_Aim of the task_.
Without the pictures, set down every line of the data exactly.

_Supplied information_.
[Start of section]

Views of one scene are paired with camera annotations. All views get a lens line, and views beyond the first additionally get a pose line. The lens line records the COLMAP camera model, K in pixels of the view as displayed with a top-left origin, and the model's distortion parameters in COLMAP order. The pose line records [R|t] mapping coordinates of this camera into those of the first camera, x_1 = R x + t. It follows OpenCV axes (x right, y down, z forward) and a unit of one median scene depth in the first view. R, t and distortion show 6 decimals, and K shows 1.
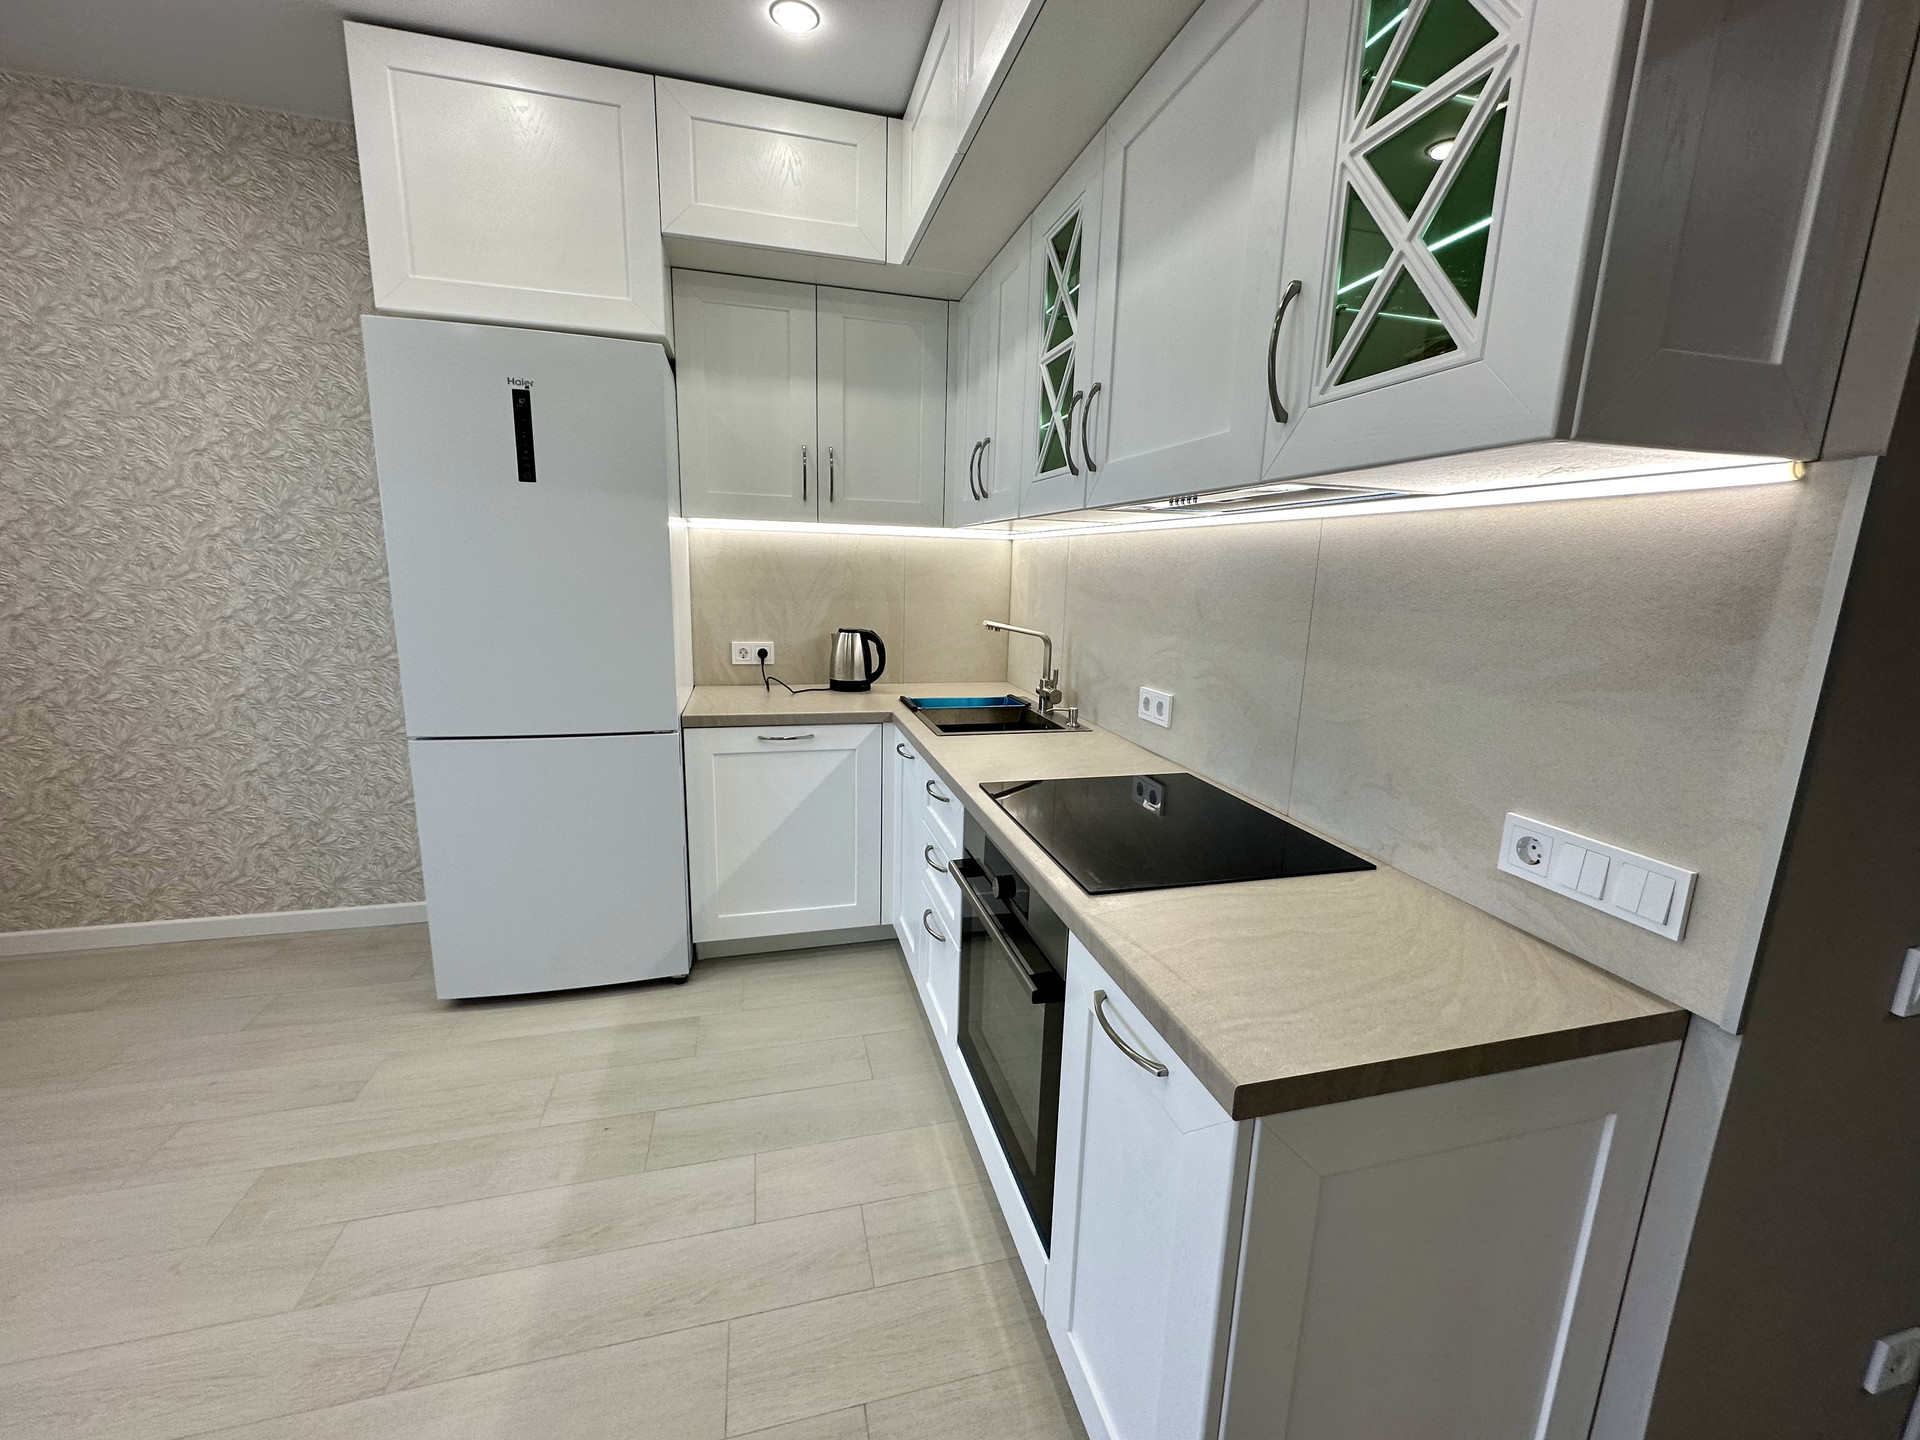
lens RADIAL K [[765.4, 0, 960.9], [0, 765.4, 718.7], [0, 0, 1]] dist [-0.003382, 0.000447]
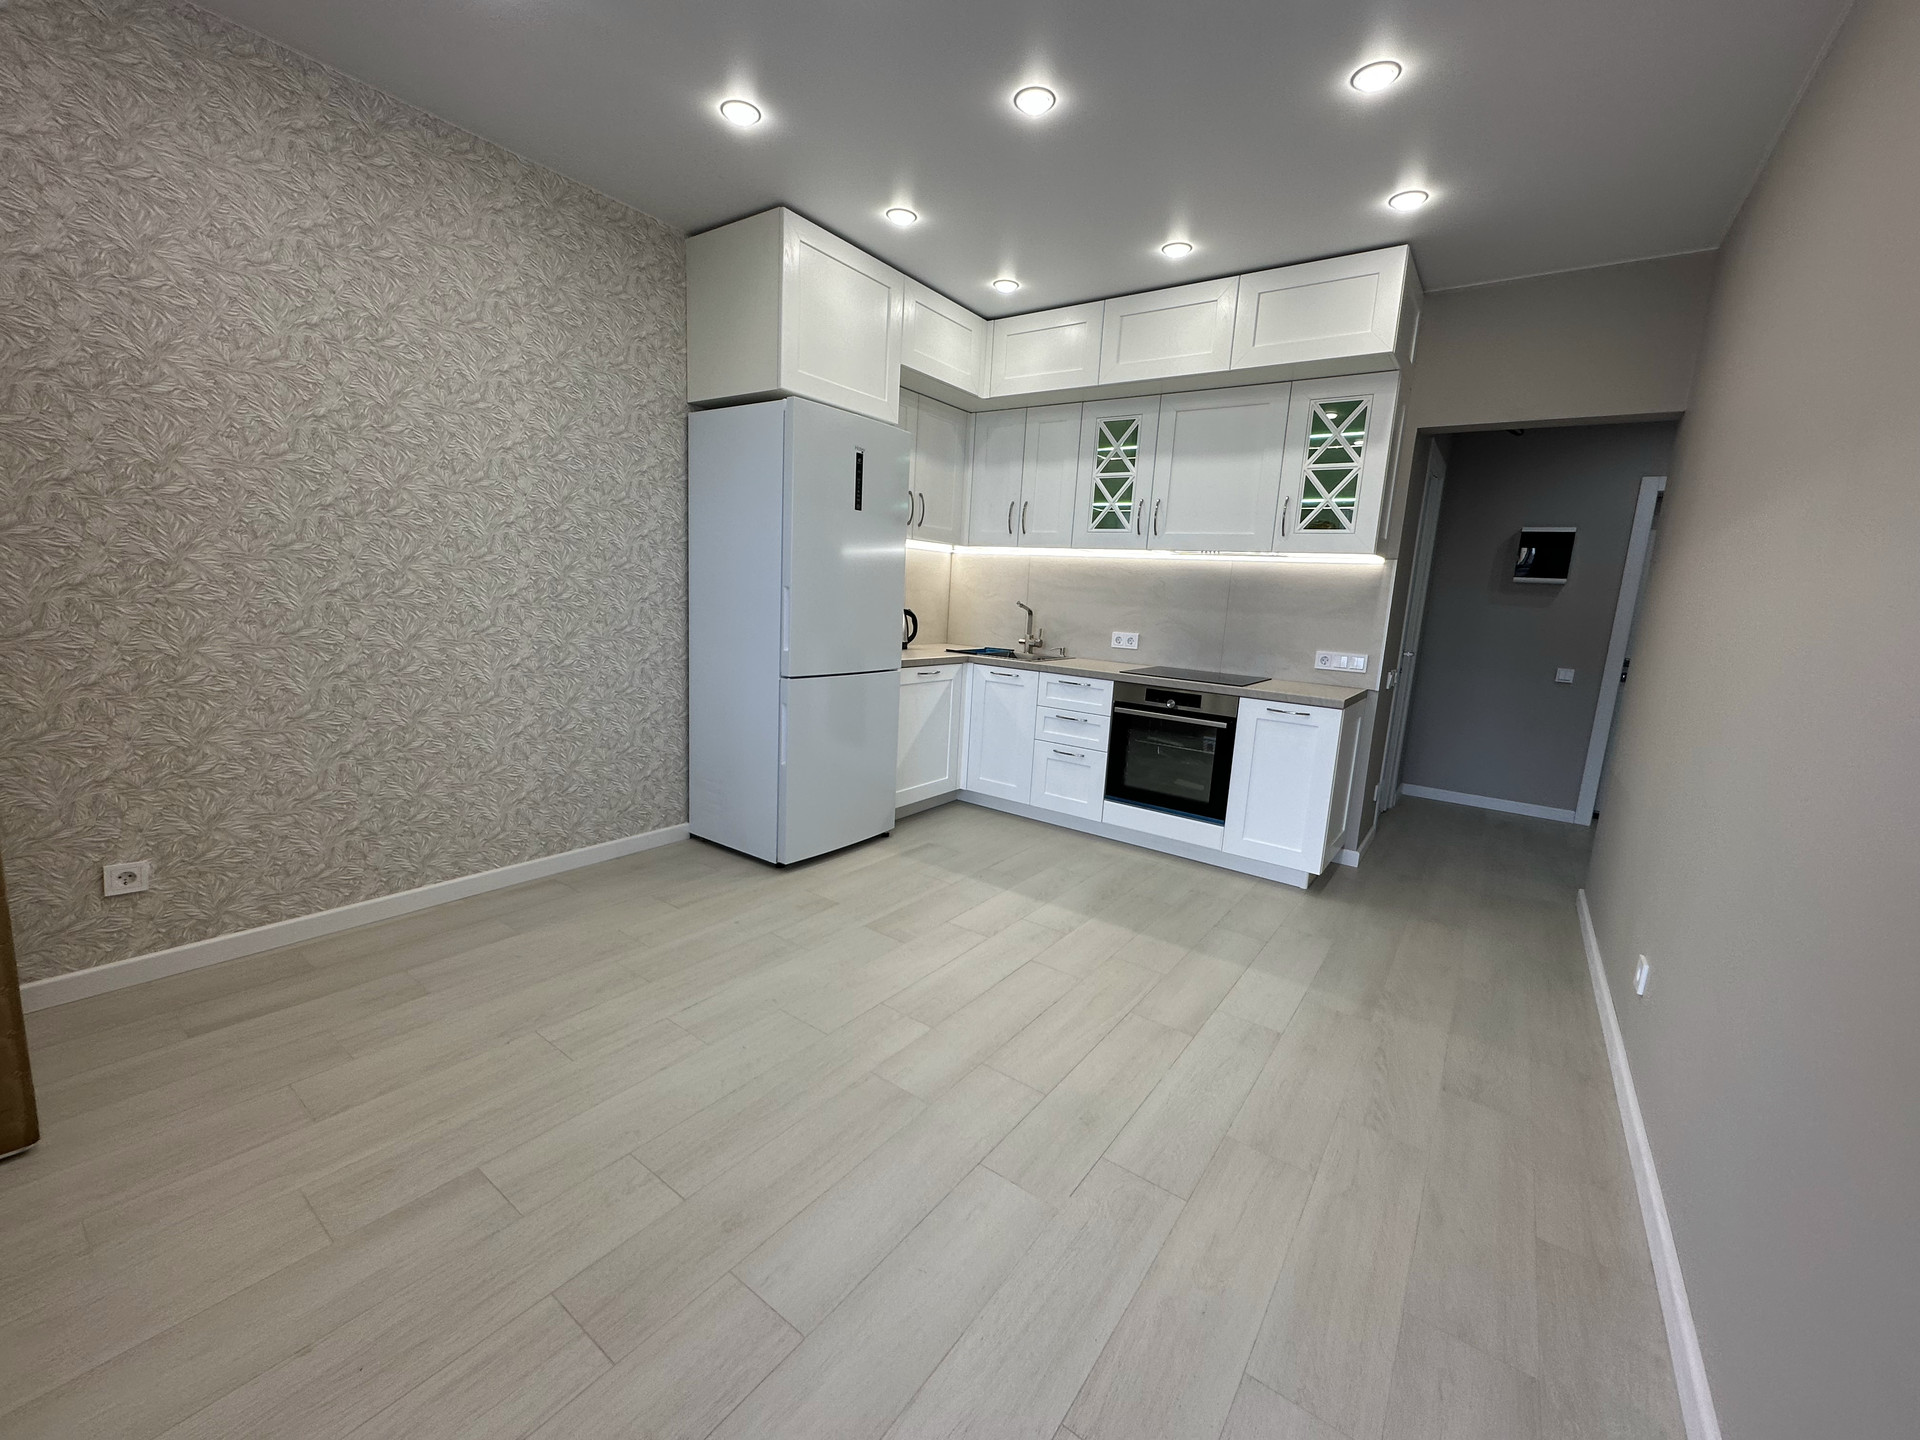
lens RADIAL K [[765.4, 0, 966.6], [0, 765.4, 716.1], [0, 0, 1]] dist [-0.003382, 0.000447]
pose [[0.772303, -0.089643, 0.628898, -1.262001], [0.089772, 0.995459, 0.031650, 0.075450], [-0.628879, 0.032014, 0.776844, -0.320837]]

[End of section]

_Response to the task_.
Views of one scene are paired with camera annotations. All views get a lens line, and views beyond the first additionally get a pose line. The lens line records the COLMAP camera model, K in pixels of the view as displayed with a top-left origin, and the model's distortion parameters in COLMAP order. The pose line records [R|t] mapping coordinates of this camera into those of the first camera, x_1 = R x + t. It follows OpenCV axes (x right, y down, z forward) and a unit of one median scene depth in the first view. R, t and distortion show 6 decimals, and K shows 1.
lens RADIAL K [[765.4, 0, 960.9], [0, 765.4, 718.7], [0, 0, 1]] dist [-0.003382, 0.000447]
lens RADIAL K [[765.4, 0, 966.6], [0, 765.4, 716.1], [0, 0, 1]] dist [-0.003382, 0.000447]
pose [[0.772303, -0.089643, 0.628898, -1.262001], [0.089772, 0.995459, 0.031650, 0.075450], [-0.628879, 0.032014, 0.776844, -0.320837]]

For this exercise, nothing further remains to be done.